TONY STANZIONE: COLD STORAGE

Image: Tony Stanzione, Cold Storage, steal, water / ©Tony Stanzione 

Image: Tony Stanzione, Cold Storage, steal, water / ©Tony Stanzione 

PRESS RELEASE / WINTER 2004-2005

Chance played a large role in Tony Stanzione's second installation for the outdoor project space. "I was wondering what I could do with the elements back there," he said, adding that his interest in renewable energy had led him to a windmill, among other possibilities. "I thought of the time period when it would be installed, and I finally had this vision of these ice flows hanging off bunk beds," he said. "My mind was blown when it actually worked." More than any other project created for the outdoor space, Cold Storage gave the single variable in the seemingly gallery-like enclosure, the elements, an active formal role in the final work.
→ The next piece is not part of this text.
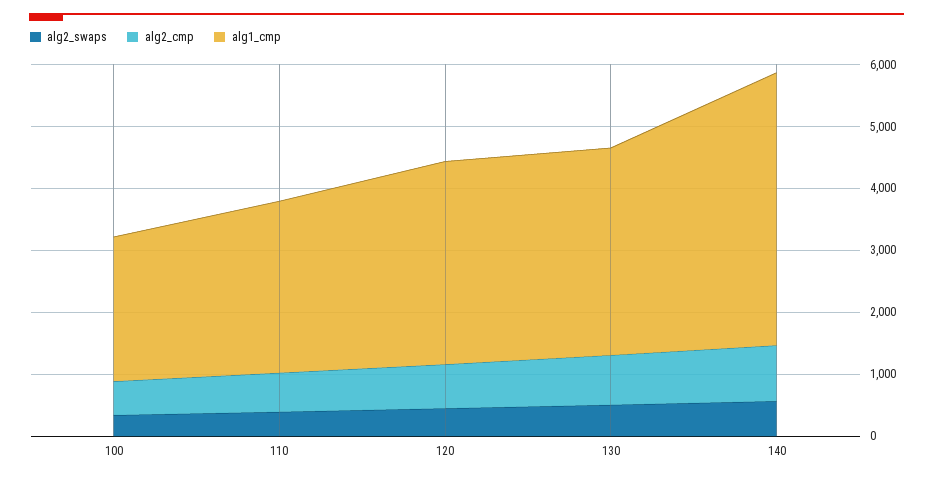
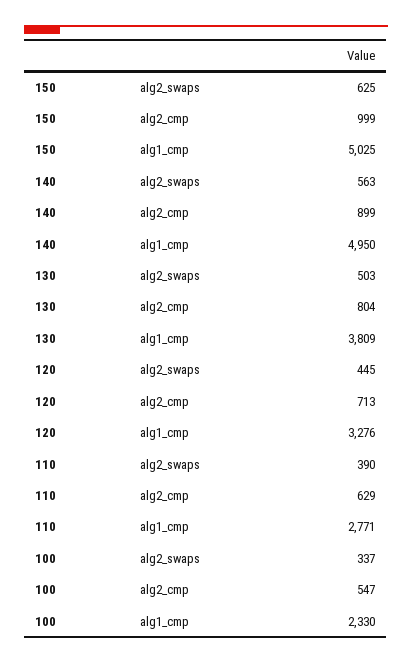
alg1_cmp, 130: 3400 -> 3809
alg1_cmp, 140: 4400 -> 4950
alg2_swaps, 150: none -> 625
alg2_cmp, 150: none -> 999
alg1_cmp, 150: none -> 5025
Made from a steel frame custom fabricated by the artist, tiers of six penitentiary-style beds rose in the middle of the space. A pillow crafted from molded ice rested on each, and a self- heating piping system sent a trickle of water up each of the supporting legs. On the night of the opening, the temperature had not dropped below freezing, and the stark, minimal frame stood inert in the courtyard. But on the first truly cold evening of that winter, Stanzione got late-evening call from the gallery saying that the trickle of water had frozen into an abstract shroud of icicles surrounding the beds. A loaded image to be sure, it evokes strings of political, economic, scientific, and alchemical references—in the month following the 2004 presidential election, reading the piece as a military barrack seemed unavoidable—but Stanzione prefers that it remain overdetermined, a highly associative form shaped in part by the natural conditions of its site.